**Task instructions**
Check every line below, and copy those that include "Chemical".

**Records provided**

<<<<

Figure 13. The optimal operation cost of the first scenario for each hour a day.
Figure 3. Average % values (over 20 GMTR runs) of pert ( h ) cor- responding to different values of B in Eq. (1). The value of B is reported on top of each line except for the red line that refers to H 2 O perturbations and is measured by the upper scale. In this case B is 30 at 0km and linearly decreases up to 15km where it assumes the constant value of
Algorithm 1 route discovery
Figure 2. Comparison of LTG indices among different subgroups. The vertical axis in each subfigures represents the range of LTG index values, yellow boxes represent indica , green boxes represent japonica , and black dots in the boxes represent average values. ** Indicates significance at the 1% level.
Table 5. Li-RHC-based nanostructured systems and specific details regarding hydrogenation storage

>>>>
<<<<

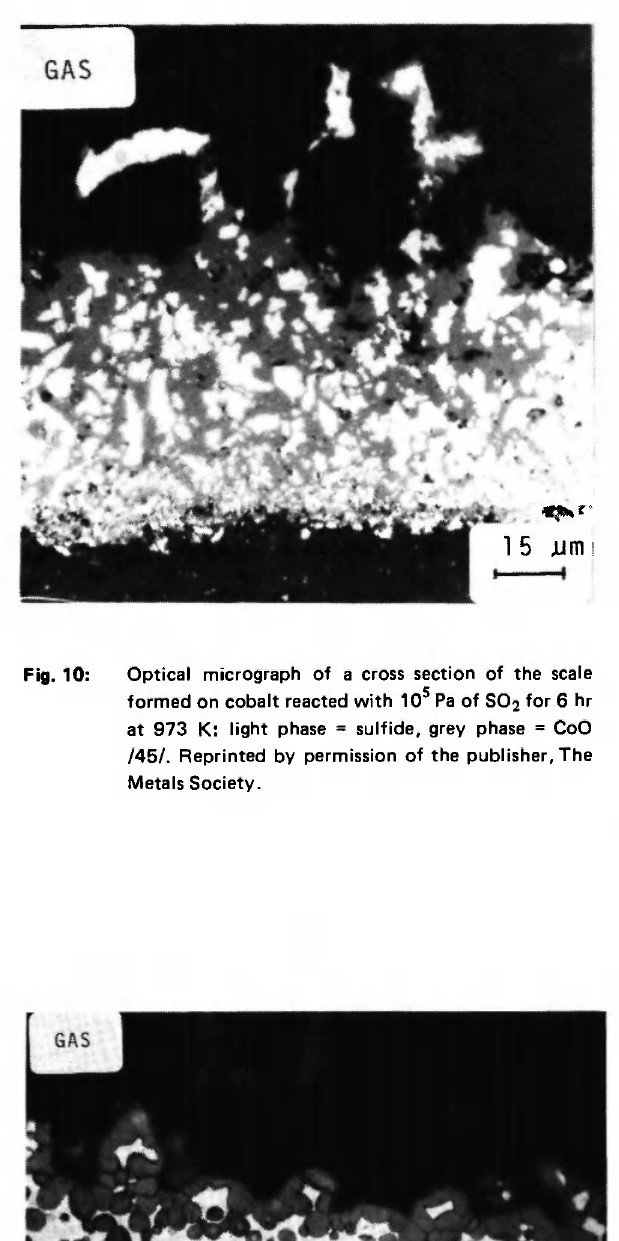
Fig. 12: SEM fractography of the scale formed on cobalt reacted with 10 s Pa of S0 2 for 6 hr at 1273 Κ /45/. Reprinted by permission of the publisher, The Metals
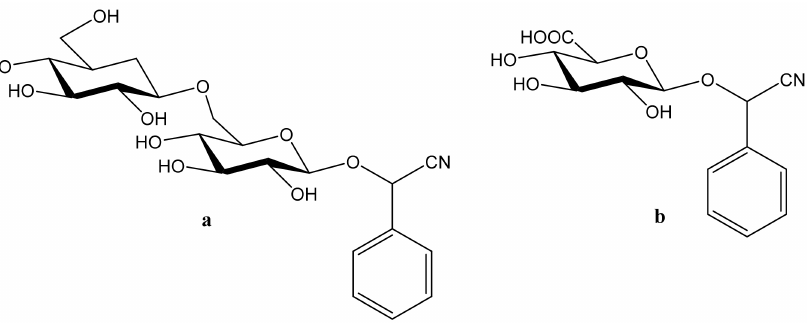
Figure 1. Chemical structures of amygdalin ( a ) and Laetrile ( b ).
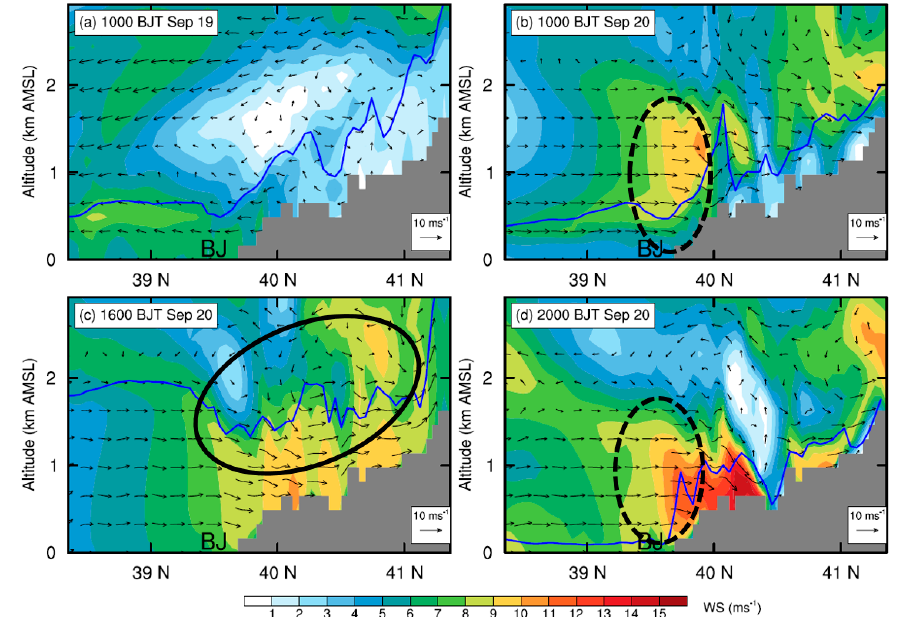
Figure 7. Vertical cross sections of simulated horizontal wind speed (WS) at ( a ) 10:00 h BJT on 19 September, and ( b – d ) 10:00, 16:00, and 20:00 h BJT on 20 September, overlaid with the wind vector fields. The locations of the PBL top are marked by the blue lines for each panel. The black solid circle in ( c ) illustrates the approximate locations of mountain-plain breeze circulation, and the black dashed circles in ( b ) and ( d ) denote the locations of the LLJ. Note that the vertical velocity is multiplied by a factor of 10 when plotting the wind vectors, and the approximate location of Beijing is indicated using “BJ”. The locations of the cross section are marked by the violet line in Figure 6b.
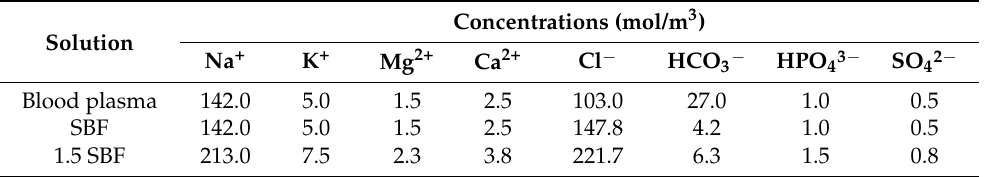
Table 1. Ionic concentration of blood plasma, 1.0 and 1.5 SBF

>>>>
<<<<

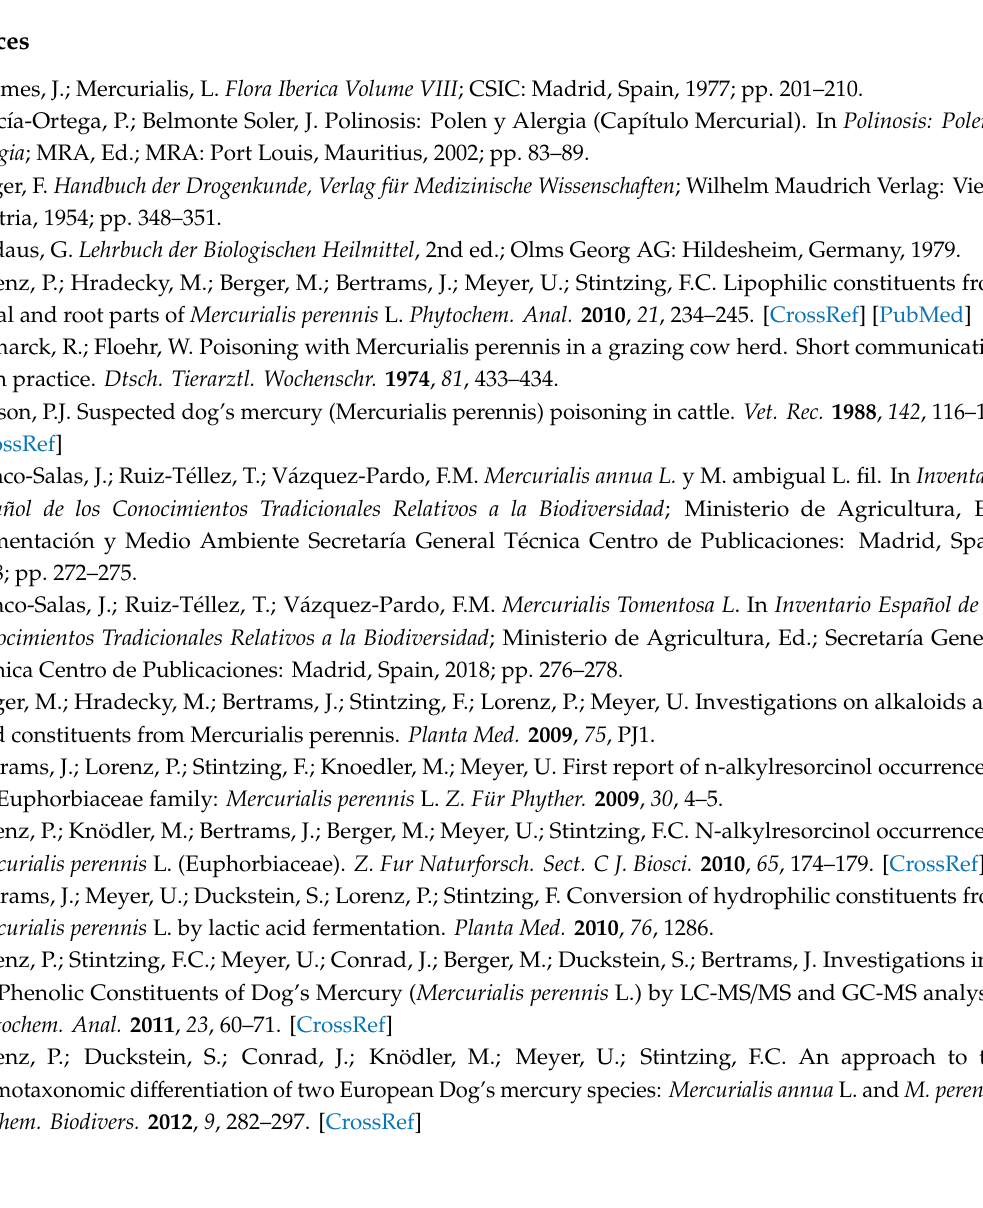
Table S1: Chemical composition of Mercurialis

>>>>

**Exercise response**
Figure 1. Chemical structures of amygdalin ( a ) and Laetrile ( b ).
Table S1: Chemical composition of Mercurialis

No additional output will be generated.